+++ Data +++
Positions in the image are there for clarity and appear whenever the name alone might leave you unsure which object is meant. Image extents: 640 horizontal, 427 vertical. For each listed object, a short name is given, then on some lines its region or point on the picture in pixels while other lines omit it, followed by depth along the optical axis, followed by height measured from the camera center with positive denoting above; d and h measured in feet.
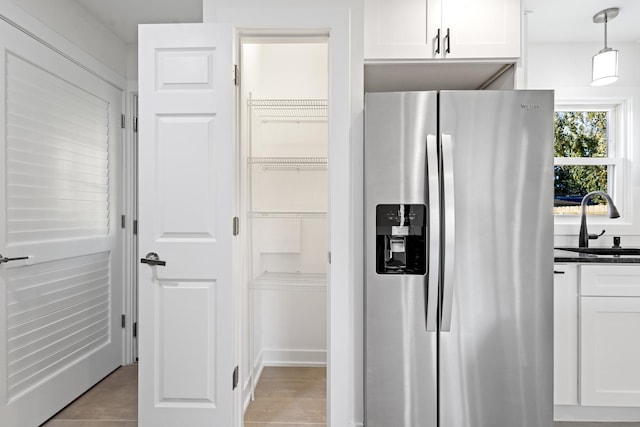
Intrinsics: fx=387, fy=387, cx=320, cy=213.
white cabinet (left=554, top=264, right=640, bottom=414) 7.01 -2.22
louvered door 6.41 -0.35
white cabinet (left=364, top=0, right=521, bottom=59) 6.54 +3.13
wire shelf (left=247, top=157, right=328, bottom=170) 8.05 +1.12
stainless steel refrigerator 5.95 -0.88
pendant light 8.22 +3.30
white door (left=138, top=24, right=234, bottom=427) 6.12 -0.18
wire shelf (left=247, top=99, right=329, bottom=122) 8.46 +2.38
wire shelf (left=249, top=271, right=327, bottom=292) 8.38 -1.56
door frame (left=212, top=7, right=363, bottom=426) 6.44 +0.27
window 9.62 +1.52
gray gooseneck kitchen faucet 8.81 -0.29
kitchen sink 8.86 -0.86
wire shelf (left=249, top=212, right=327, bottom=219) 8.25 -0.05
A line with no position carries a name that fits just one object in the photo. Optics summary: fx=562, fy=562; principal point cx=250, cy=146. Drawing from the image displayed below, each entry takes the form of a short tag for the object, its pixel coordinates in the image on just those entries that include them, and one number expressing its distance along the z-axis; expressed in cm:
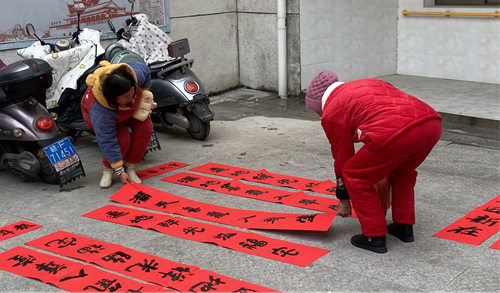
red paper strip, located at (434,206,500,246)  319
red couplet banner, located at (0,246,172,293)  279
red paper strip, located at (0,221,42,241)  353
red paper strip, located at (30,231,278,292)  279
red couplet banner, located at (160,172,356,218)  381
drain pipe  725
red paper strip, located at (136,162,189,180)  464
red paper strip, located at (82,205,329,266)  308
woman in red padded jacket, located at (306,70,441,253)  282
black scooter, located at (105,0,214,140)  540
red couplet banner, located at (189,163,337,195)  416
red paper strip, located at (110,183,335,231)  339
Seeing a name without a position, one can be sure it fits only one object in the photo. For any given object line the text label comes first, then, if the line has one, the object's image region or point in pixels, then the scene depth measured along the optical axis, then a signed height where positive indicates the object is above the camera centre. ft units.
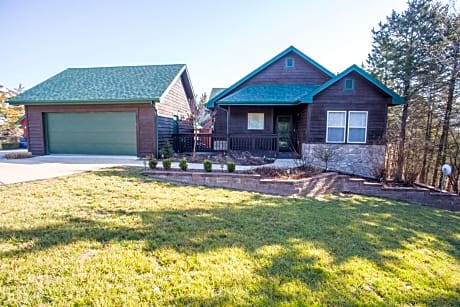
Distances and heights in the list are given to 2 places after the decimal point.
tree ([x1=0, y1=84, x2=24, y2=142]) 82.94 +5.74
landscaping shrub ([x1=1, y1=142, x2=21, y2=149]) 65.56 -3.86
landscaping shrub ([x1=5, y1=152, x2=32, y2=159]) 38.70 -3.95
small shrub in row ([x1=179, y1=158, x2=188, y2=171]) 25.86 -3.50
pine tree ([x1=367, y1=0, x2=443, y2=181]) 41.45 +17.84
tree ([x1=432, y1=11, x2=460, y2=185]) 36.63 +11.63
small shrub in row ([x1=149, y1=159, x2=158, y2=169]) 26.48 -3.40
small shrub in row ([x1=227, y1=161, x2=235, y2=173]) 25.24 -3.57
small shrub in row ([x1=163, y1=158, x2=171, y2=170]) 25.90 -3.41
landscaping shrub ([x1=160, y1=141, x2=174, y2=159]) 38.65 -3.05
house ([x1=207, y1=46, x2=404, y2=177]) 34.99 +4.19
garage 39.81 +3.30
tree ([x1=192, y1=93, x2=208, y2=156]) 40.98 +3.67
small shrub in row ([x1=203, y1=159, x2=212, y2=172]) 25.14 -3.47
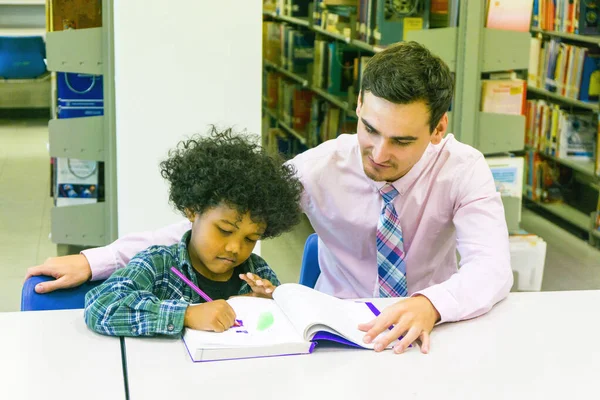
+++
Task statement: When a line of the entries contains the word "depth", it counts toward the total; reply with that total alone.

Response: 2